*Exercise task*
Report every line of the data below that contains the string "left", copying each such line in full. Case counts when matching.

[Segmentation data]
>>>>

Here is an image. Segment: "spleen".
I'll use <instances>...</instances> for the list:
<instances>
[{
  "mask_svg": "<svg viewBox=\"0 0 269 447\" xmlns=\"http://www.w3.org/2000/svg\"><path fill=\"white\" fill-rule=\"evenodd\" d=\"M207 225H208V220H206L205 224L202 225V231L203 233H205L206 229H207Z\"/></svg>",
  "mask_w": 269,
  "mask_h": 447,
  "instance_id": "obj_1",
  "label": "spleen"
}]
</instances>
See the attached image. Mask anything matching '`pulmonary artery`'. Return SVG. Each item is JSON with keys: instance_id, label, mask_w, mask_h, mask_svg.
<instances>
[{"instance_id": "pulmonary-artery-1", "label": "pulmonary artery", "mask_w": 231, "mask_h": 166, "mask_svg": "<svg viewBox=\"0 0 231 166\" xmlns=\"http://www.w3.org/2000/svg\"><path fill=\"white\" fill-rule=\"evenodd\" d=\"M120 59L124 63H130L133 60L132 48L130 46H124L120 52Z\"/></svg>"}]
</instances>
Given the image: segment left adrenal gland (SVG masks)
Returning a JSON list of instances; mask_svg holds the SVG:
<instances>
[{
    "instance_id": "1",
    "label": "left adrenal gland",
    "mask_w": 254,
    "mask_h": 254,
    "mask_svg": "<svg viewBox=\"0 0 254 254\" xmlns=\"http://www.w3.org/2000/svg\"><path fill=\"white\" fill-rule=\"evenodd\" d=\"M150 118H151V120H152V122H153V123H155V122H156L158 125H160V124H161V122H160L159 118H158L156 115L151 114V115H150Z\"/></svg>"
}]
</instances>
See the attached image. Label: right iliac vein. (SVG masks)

<<<<

*Written response*
Given the image: segment left adrenal gland (SVG masks)
    "label": "left adrenal gland",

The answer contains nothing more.